No hope of finding oil in Kenya

May 18, 2010

, NAIROBI, Kenya, May 18 – The government now says the much-hyped possible discovery of oil in Kenya is not yielding anything.

Energy Permanent Secretary Patrick Nyoike said on Tuesday that there is no likelihood that China National Offshore Oil Corporation (CNOOC) which is prospecting for oil and gas in North Eastern, will find oil that is commercially viable.

“The well is (already) 5,085 metres deep and the temperatures at that depth are very high and therefore there is no possibility of getting oil,” he said.

He also hinted that CNOOC, which was initially meant to sink up to a depth of about 5,600 meters, might not drill any further. 

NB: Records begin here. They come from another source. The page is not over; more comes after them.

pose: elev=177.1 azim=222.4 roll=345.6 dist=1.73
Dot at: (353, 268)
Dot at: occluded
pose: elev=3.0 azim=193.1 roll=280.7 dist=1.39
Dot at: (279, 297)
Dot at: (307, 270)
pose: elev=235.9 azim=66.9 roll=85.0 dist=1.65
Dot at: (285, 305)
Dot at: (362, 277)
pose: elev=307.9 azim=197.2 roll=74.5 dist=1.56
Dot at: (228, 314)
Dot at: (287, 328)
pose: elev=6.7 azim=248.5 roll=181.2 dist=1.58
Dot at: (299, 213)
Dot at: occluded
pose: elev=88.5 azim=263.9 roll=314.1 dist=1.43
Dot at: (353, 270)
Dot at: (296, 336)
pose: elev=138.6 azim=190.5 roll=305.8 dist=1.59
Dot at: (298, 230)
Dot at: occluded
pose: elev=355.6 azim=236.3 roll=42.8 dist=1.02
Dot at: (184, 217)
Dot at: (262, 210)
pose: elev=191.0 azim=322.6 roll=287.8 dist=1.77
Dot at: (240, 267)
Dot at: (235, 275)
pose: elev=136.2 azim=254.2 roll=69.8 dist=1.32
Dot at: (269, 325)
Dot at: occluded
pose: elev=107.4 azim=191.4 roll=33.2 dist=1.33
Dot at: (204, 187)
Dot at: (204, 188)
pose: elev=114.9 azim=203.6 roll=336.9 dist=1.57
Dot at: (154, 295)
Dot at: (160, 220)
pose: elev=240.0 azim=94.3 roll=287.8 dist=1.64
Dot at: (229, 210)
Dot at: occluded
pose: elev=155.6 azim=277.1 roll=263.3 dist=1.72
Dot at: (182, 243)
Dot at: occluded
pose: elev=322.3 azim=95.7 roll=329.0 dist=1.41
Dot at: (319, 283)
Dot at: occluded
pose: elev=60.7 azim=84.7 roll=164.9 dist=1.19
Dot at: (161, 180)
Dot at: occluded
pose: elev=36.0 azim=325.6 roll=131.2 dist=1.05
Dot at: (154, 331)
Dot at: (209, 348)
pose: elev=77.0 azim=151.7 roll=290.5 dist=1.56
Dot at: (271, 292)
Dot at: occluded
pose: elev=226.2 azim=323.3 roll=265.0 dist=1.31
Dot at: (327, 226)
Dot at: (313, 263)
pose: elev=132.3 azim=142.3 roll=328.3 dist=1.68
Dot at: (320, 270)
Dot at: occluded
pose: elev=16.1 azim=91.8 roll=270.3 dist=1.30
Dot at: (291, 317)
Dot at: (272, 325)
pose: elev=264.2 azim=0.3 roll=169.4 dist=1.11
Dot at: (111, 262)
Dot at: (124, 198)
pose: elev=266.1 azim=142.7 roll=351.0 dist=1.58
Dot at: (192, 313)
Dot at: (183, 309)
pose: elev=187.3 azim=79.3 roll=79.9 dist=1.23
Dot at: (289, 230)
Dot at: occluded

“Originally, there were supposed to go to a depth of 5,500 to 5,600 metres and up to where they are now, there are no further indications of getting either gas or oil.  They have stopped (drilling),” he added.

The PS’s remarks are the most candid statement from the government, which has remained optimistic of a discovery despite the many odds.

Last week, Energy Minister Kiraitu Murungi said the Chinese firm had discovered gas deposits in four zones of a well in Isiolo and was hopeful that “it was just a matter of time before the country hit black gold.”

This news will therefore come as a disappointment to the country especially to the local community which would have become the major beneficiaries in case of a discovery.

Mr Nyoike however said that CNOOC would still carry out tests in the next one month to determine whether the gas is available in commercial quantities.

“The equipment should be arriving shortly and then the testing will commence. By next month, we will tell the public whether we have commercial quantities of gas,” the PS said.

The country has four major sedimentary basins; Lamu, Tertiary Rift, Anza and Mandera which have a combined surface area of about 400,000km². These basins have been subdivided into 38 exploration blocks with 24 of these already given out for exploration.

The government has been carrying out sustained campaigns to invite investors to put in funds for the exploration of gas or oil in the remaining 14 blocks.